[Selected passage]
__________

Some women with small Stage I breast cancers may meet with their chemotherapy doctor, and the recommendation may be such that chemotherapy is not needed.  This is because their risk of having the cancer come back somewhere else in the body (metastatic disease) is so low, that the side effects from receiving chemo outweighs the possible benefit.

The decision on whether or not a patient will need to receive radiation therapy after surgery also depends on certain factors.  Patients who undergo lumpectomy will require radiation afterwards to help decrease the chance for the cancer to come back in that breast.  If a patient undergoes a mastectomy, there are certain situations where she may still require radiation afterwards too.  These situations arise when certain post-surgical findings indicate a high risk for the cancer coming back in the post-surgical areas.

Hormonal therapy may also be helpful in further decreasing the risk for cancer recurrence as well.  Patients who are candidates for hormonal therapy have breast tumors that are sensitive to estrogen and/or progesterone–two very important hormones in the female body.

Certain drugs, such as Tamoxifen and Arimidex, can stop the ability of these hormones to stimulate the growth of breast cancer tumor cells that have estrogen and/or progesterone receptors (abbreviated, ER and PR).  A consultation with a medical oncologist is needed in order to determine if hormonal therapy is right for you.

Locally advanced breast cancer

Some women are not suitable for surgery first.  These women generally are in more advanced stages, such as Stage IIIB and Stage IIIC.  Some Stage IIA, IIB, and IIIA patients also fall into this category, for reasons discussed below.

__________

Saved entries
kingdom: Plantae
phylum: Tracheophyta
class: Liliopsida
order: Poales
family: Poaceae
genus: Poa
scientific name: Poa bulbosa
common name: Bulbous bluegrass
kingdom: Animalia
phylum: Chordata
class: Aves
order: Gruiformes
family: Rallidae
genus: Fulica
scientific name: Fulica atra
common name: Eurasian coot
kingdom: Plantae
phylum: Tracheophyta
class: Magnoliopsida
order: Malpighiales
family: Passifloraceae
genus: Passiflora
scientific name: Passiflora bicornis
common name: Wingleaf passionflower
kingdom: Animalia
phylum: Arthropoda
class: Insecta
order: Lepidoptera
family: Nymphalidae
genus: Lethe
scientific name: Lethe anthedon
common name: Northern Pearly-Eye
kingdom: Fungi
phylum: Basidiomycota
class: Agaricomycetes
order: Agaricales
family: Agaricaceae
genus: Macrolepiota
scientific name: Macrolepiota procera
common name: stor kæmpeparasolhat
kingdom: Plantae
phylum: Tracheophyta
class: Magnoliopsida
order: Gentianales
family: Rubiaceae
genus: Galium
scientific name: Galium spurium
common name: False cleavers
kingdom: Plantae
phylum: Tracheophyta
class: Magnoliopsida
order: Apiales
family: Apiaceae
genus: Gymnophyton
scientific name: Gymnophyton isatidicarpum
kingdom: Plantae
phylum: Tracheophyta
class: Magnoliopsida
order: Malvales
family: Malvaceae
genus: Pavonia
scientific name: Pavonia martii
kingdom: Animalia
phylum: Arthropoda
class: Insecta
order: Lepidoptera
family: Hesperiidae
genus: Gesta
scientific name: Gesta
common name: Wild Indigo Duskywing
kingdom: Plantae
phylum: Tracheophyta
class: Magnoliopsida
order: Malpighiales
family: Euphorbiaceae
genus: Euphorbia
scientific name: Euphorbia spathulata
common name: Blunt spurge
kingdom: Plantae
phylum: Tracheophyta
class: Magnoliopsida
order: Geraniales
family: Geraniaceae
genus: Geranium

__________

[Brief 1]
Using the passage on breast cancer treatment, decide whether each statement below agrees with it: (a) patients who have a lumpectomy need radiation afterward; (b) every woman with a small Stage I breast cancer must receive chemotherapy; (c) women who are not suitable for surgery first are generally in early stages. Answer yes or no for each and quote the words from the passage that settle it.
[Brief 2]
Answer these questions from the passage on breast cancer treatment:
(a) What term does the passage give for cancer coming back somewhere else in the body?
(b) Which two drugs does it name as able to stop the hormones from stimulating tumor cell growth?
(c) Which two stages does it give as examples of more advanced stages?

[Your solution 1]
(a) Yes: "Patients who undergo lumpectomy will require radiation afterwards to help decrease the chance for the cancer to come back in that breast."
(b) No: "Some women with small Stage I breast cancers may meet with their chemotherapy doctor, and the recommendation may be such that chemotherapy is not needed."
(c) No: "These women generally are in more advanced stages, such as Stage IIIB and Stage IIIC."

[Your solution 2]
(a) Metastatic disease
(b) Tamoxifen and Arimidex
(c) Stage IIIB and Stage IIIC